Brief:
Continue the abstract on syphilis in the United States from 1941 to 1993, starting right after its last sentence.

*** Opening of Reading passage ***

Background and objectives: The distribution and trends of syphilis are influenced by biologic factors, sexual behaviors, biomedical technology, availability of and access to health care, public health efforts, changes in population dynamics, and sociocultural factors. The objective of this article is to review the epidemiology of syphilis in the United States during the period 1941-1993 in the context of some of these factors.
Study design: Surveillance data on cases of syphilis and congenital syphilis reported by state and city health departments to the Centers for Disease Control and Prevention were analyzed to show distribution and trends by geographic location, racial and ethnic groups, gender, and age.

*** Close of Reading passage ***
*** Opening of Available data ***

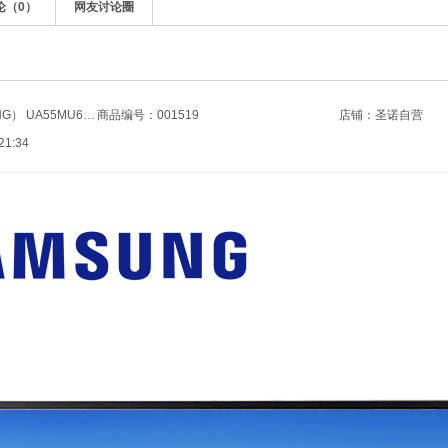
论（
0
）
网友讨论圈
商品名称：三星（SAMSUNG） UA55MU6300JXXZ 55英寸4K超清智能液晶平板电视机
商品编号：001519
店铺：
圣诺自营
1:34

*** Close of Available data ***

Exercise response:
Results: Historically, syphilis was distributed widely throughout the country and declined rapidly after the introduction of penicillin therapy and broad-based public health programs, attaining its lowest levels in the 1950s. However, in recent years, the disease has returned and become focused in the southern region and in urban areas outside that region. Rates of syphilis have remained highest in black Americans, and the most recent national epidemic of syphilis primarily involved them. Rates in white men were at intermediate levels during the early 1980s but have declined to low rates in the 1990s, possibly because of changes in behavior in response to the AIDS epidemic. Rates in white women and other racial and ethnic groups have remained low throughout the 1980s and 1990s.
Conclusions: Syphilis remains a significant problem in the United States, and its epidemiology is influenced by a complex combination of factors. To prevent and control syphilis effectively, public health practitioners must understand these factors and design programs and interventions that address the disease in the context of these factors.